## EXERCISE REQUIREMENTS
#1 List every percentage figure that appears in the conference report.
#2 Rewrite the passage of the conference report that begins with the words "Bio-based polymers volume" and ends after "PET or PEF).", putting "textiles" wherever "packaging" appears.

## TEXT

--- --- ---

International Conference on Bio-based Materials – Day 1

Michael Carus founder and head of the Nova-Institute GmbH, organiser of the International Conference on Bio-based Materials, introduces the 8th edition of what has become “the second biggest event on bio-based materials in Europe”.

Michael gave a preview of the data of a market study entitled “Bio-based Building Blocks and Polymers in the world ” which will be issued by the Nova -Institute in June 2015.

Bio-based polymers volume produced represent 32.6 million metric tons or 8.3% of the global polymer production worth nearly 400 billion metric tons. This surprisingly high % includes the category of rubber and elastomers where bio-based represent 43% of total. For the functional and structural polymers, the proportion of bio-based falls down to 5% of total’. Europe is primarily producing starch based polymers at the low end of the value chain and is foreseen to remain pretty much focused on those rather than new higher value molecules except perhaps 2.5 Furandicarboxylic acid (2.5 FDCA) the diacid necessary to produce PER and PEF. In terms of applications, packaging is foreseen to represent 40% of total in 2020 versus 15% today due to the conversion of petrochemical PET bottles to bio-based polymers (bio-based PET or PEF).

--- --- ---

## INFORMATION SHOWN
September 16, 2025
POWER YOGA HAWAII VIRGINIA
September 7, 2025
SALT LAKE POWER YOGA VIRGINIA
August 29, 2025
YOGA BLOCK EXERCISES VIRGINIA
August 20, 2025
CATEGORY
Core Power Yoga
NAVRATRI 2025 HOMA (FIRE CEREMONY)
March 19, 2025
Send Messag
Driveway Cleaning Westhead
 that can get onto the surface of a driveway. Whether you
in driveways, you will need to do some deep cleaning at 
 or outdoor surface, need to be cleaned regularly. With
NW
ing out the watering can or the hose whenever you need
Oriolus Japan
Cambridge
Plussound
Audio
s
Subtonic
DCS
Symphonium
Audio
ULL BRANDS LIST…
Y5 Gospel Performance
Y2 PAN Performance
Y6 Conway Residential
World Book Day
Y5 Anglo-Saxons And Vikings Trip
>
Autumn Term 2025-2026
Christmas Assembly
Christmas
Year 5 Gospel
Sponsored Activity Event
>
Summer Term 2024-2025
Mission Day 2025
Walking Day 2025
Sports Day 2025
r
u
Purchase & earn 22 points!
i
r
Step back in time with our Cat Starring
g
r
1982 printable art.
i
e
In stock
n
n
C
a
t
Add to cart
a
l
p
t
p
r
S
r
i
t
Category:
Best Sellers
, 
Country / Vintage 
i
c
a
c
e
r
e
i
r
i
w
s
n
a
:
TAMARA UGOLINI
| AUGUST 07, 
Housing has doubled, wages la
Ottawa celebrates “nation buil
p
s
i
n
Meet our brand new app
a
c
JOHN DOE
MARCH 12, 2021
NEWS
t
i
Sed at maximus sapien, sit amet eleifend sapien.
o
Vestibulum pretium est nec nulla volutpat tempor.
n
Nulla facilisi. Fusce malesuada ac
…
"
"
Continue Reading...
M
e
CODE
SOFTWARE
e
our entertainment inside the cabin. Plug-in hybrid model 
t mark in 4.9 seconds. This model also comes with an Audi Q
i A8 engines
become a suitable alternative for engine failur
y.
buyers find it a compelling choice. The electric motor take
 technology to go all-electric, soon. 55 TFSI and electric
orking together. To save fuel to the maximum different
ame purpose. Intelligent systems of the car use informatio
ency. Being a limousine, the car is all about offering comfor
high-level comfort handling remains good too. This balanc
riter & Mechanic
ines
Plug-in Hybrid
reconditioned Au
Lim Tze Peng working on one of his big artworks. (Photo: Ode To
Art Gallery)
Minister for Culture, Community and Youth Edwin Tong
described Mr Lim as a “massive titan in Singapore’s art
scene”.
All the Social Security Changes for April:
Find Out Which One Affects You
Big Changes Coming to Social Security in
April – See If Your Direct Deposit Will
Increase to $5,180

--- --- ---

## PER-TASK OUTPUTS
#1 8.3%, 43%, 5%, 40%, 15%

#2
Bio-based polymers volume produced represent 32.6 million metric tons or 8.3% of the global polymer production worth nearly 400 billion metric tons. This surprisingly high % includes the category of rubber and elastomers where bio-based represent 43% of total. For the functional and structural polymers, the proportion of bio-based falls down to 5% of total’. Europe is primarily producing starch based polymers at the low end of the value chain and is foreseen to remain pretty much focused on those rather than new higher value molecules except perhaps 2.5 Furandicarboxylic acid (2.5 FDCA) the diacid necessary to produce PER and PEF. In terms of applications, textiles is foreseen to represent 40% of total in 2020 versus 15% today due to the conversion of petrochemical PET bottles to bio-based polymers (bio-based PET or PEF).